Search code examples
xmlxml-parsingdtdmixed

Place #PCDATA in DTD mixed Content


It is actually possible to specify that an element can contain both PCDATA and other elements. Such a content model is called mixed. To specify a mixed-content model, just list #PCDATA along with the child elements you want to allow:

<?xml version = "1.0" standalone="yes"?>
<!DOCTYPE DOCUMENT [
<!ELEMENT DOCUMENT (CUSTOMER)*>
<!ELEMENT CUSTOMER (NAME,DATE,ORDERS)>
<!ELEMENT NAME (LAST_NAME,FIRST_NAME)>
<!ELEMENT LAST_NAME (#PCDATA)>
<!ELEMENT FIRST_NAME (#PCDATA)>
<!ELEMENT DATE (#PCDATA)>
<!ELEMENT ORDERS (ITEM)*>
<!ELEMENT ITEM (PRODUCT, NUMBER, PRICE)>
<!ELEMENT PRODUCT (#PCDATA | PRODUCT_ID)*>
<!ELEMENT NUMBER (#PCDATA)>
<!ELEMENT PRICE (#PCDATA)>
<!ELEMENT PRODUCT_ID (#PCDATA)>
]>
<DOCUMENT>
    <CUSTOMER>
        <NAME>
            <LAST_NAME>Weber</LAST_NAME>
            <FIRST_NAME>Bill</FIRST_NAME>
        </NAME>
        <DATE>October 25, 2003</DATE>
        <ORDERS>
            <ITEM>
                <PRODUCT>Asparagus</PRODUCT>
                <NUMBER>12</NUMBER>
                <PRICE>$2.95</PRICE>
            </ITEM>
            <ITEM>
                <PRODUCT>Lettuce</PRODUCT>
                <NUMBER>6</NUMBER>
                <PRICE>$11.50</PRICE>
            </ITEM>
        </ORDERS>
    </CUSTOMER>
</DOCUMENT>

I noticed when checking the correctness of the file by using the validators (.NET XML Parser, MSXML SAX, MSXML DOM, Java build-in), if #PCDATA is on the top of the list - check passes.
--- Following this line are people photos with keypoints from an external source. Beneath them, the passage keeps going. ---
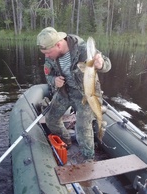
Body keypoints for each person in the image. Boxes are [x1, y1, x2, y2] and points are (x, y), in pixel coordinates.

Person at [37, 27, 111, 162]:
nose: (46, 56)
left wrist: (100, 64)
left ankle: (88, 157)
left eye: (48, 53)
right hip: (65, 92)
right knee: (51, 119)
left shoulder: (82, 49)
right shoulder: (51, 56)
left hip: (87, 94)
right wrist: (54, 80)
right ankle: (66, 141)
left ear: (58, 44)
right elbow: (48, 74)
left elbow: (107, 64)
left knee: (83, 127)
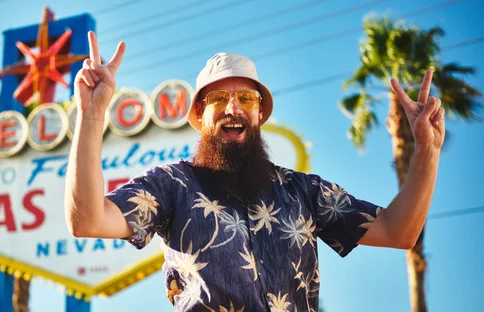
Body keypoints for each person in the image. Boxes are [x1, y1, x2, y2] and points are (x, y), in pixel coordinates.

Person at [64, 31, 445, 311]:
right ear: (200, 115)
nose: (233, 108)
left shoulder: (303, 192)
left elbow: (399, 231)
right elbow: (87, 220)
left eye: (246, 98)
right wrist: (92, 113)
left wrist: (427, 150)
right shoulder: (171, 185)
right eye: (218, 98)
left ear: (260, 113)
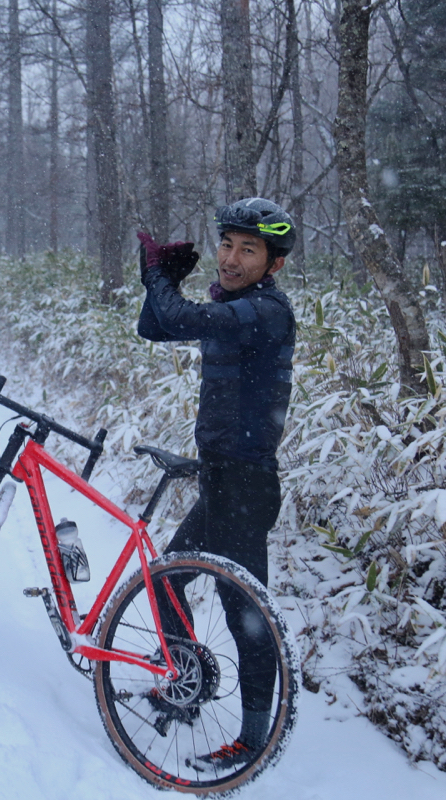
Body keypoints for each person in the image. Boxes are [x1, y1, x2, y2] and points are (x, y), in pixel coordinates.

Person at [136, 197, 297, 769]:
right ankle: (186, 680)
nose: (230, 258)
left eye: (248, 250)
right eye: (226, 245)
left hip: (247, 485)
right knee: (165, 582)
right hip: (221, 480)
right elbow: (155, 326)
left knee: (246, 615)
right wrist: (157, 279)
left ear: (273, 263)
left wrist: (158, 276)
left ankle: (254, 741)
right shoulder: (229, 304)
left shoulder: (265, 312)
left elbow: (177, 318)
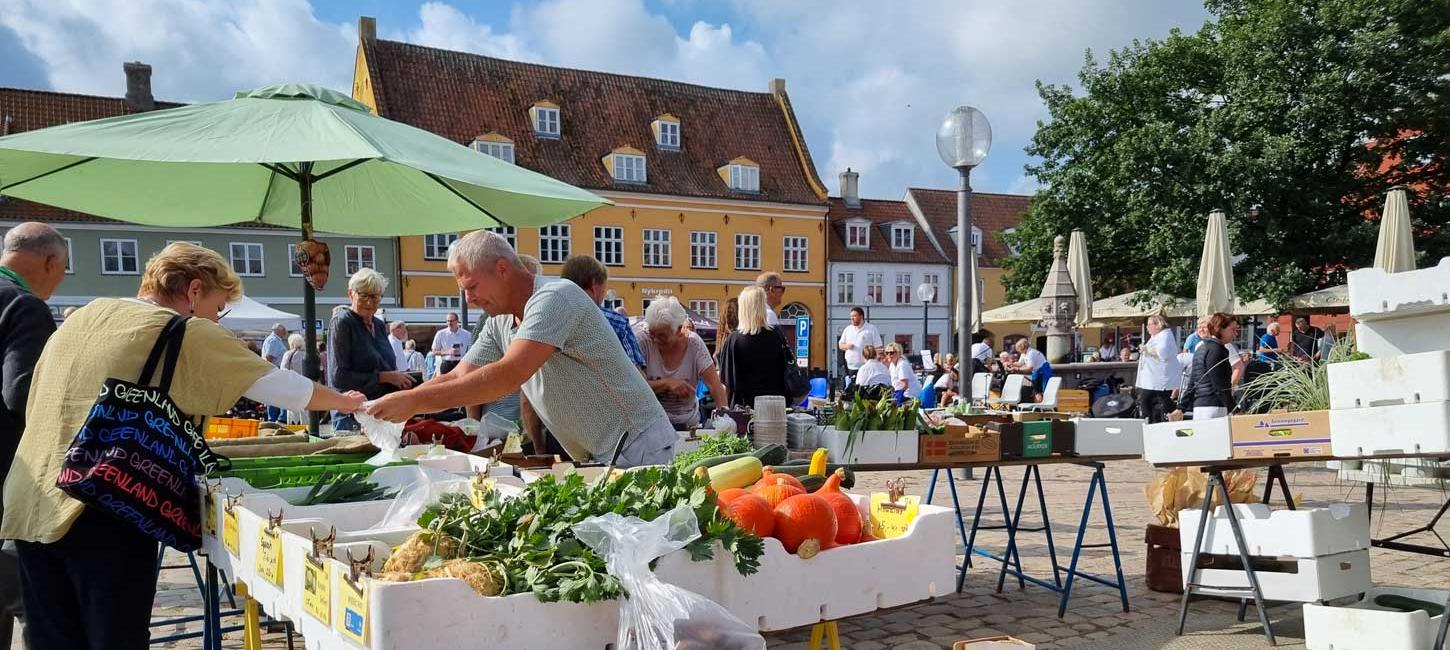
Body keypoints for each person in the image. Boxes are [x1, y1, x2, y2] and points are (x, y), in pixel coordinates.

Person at [1, 242, 364, 650]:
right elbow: (283, 387)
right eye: (219, 306)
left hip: (31, 501)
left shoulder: (85, 315)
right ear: (194, 291)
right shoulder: (182, 328)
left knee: (54, 639)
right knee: (113, 638)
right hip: (101, 503)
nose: (218, 318)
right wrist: (348, 402)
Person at [366, 230, 675, 467]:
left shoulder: (556, 297)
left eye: (472, 287)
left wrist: (414, 402)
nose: (469, 300)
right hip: (603, 451)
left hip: (638, 442)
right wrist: (402, 400)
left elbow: (507, 375)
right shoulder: (498, 322)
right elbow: (459, 374)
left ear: (502, 269)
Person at [0, 222, 67, 645]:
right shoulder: (23, 305)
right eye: (61, 273)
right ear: (49, 262)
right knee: (38, 604)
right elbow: (23, 393)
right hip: (9, 483)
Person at [328, 268, 414, 432]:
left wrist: (400, 379)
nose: (369, 302)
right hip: (353, 416)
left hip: (383, 412)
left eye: (374, 296)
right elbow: (338, 377)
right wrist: (383, 377)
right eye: (364, 295)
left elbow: (386, 365)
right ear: (351, 294)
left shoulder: (379, 325)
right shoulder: (343, 322)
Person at [636, 298, 727, 429]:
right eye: (651, 333)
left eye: (662, 336)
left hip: (688, 424)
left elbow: (715, 385)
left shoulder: (694, 344)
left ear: (679, 329)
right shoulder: (642, 341)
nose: (655, 339)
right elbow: (635, 387)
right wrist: (667, 383)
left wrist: (725, 420)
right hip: (650, 425)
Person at [560, 255, 644, 370]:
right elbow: (636, 373)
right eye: (603, 290)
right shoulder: (616, 322)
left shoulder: (552, 319)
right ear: (594, 286)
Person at [718, 286, 790, 408]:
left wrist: (722, 411)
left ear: (743, 308)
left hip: (743, 408)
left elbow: (727, 383)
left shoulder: (734, 340)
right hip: (775, 406)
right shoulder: (777, 335)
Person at [1177, 312, 1239, 420]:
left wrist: (1181, 407)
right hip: (1214, 406)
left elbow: (1193, 381)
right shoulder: (1217, 349)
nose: (1236, 334)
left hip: (1199, 406)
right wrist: (1235, 409)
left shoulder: (1200, 348)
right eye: (1232, 330)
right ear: (1220, 329)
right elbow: (1219, 385)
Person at [1135, 315, 1182, 424]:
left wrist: (1146, 349)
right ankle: (1157, 419)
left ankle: (1151, 421)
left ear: (1157, 325)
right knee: (1155, 399)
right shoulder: (1156, 337)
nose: (1147, 328)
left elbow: (1163, 353)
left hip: (1159, 378)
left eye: (1149, 325)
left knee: (1149, 399)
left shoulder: (1165, 336)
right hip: (1152, 377)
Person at [836, 306, 882, 387]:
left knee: (863, 387)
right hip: (851, 366)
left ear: (861, 316)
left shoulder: (871, 329)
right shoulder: (848, 329)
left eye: (854, 316)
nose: (852, 318)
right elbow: (840, 345)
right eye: (851, 317)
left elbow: (878, 347)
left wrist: (876, 362)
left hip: (866, 366)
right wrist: (847, 346)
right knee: (851, 390)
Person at [260, 323, 288, 422]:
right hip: (274, 372)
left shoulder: (273, 340)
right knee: (274, 396)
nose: (285, 332)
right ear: (279, 330)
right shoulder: (274, 340)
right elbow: (269, 357)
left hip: (273, 372)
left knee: (274, 396)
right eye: (284, 330)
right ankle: (273, 420)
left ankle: (273, 419)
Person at [431, 311, 473, 376]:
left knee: (461, 384)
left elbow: (473, 349)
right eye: (448, 321)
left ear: (457, 321)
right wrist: (448, 352)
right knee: (446, 385)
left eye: (451, 321)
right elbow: (434, 351)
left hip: (461, 363)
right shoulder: (441, 334)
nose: (449, 323)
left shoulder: (466, 334)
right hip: (446, 364)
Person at [280, 334, 308, 423]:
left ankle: (294, 428)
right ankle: (307, 428)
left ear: (291, 343)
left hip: (292, 385)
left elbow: (283, 370)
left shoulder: (288, 354)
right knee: (305, 409)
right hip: (306, 385)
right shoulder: (306, 355)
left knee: (292, 410)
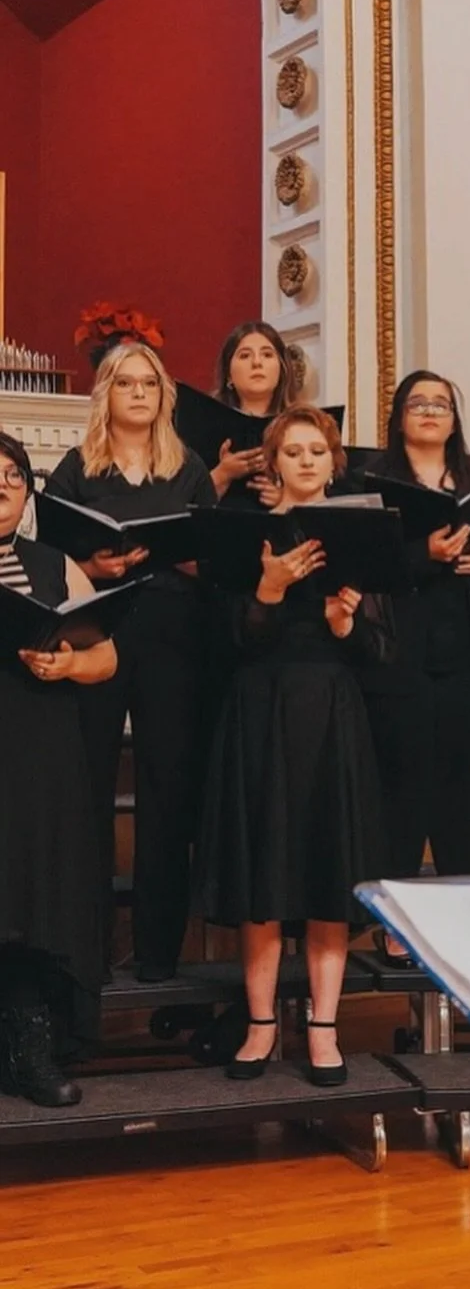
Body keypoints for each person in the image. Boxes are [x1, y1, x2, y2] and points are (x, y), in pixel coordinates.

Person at [198, 405, 391, 1087]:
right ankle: (258, 1024)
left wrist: (344, 623)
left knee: (323, 869)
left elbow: (378, 652)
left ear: (333, 462)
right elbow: (232, 643)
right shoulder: (247, 535)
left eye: (317, 450)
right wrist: (269, 589)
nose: (306, 460)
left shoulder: (361, 535)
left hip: (331, 710)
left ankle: (323, 1027)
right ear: (273, 462)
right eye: (293, 451)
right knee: (264, 870)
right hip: (259, 707)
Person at [47, 343, 216, 983]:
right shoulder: (77, 468)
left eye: (150, 383)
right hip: (98, 630)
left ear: (164, 395)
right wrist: (93, 568)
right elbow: (45, 555)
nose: (140, 393)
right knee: (88, 783)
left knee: (167, 786)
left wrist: (177, 555)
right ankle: (88, 941)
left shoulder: (189, 466)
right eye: (126, 383)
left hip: (174, 634)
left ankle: (157, 950)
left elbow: (212, 556)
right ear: (107, 394)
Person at [361, 373, 470, 957]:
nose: (430, 412)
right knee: (402, 790)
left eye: (441, 404)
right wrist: (424, 555)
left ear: (455, 419)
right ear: (400, 417)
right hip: (399, 655)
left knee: (457, 791)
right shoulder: (375, 483)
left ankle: (458, 917)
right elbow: (369, 567)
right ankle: (397, 923)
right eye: (418, 403)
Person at [0, 433, 118, 1107]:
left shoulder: (55, 565)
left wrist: (69, 664)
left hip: (41, 755)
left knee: (30, 900)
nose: (2, 485)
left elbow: (105, 656)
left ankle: (30, 1050)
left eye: (13, 474)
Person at [208, 321, 296, 506]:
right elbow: (181, 504)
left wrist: (285, 499)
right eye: (245, 355)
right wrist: (222, 474)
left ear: (282, 369)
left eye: (267, 354)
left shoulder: (302, 426)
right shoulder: (204, 422)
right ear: (229, 375)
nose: (257, 363)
If before #PCDATA is a member - there are validation errors.

Why the mixed #PCDATA element should be necessarily the first place?


Solution

  • Yes, what you are specifying here is what is call a mixed content, as defined in the w3C specification, §3.2.2. Mixed-content Declaration

    [51] Mixed ::= '(' S? '#PCDATA' (S? '|' S? Name)* S? ')*'

    And indeed the constraints for that are:

    1. #PCDATA must appear first;
    2. you can provide a list of tags afterwards, each tag can occur only once;
    3. and finally the only occurrence specification allowed is *.

    So basically the reason why #PCDATA must occur first is because the specification requires it.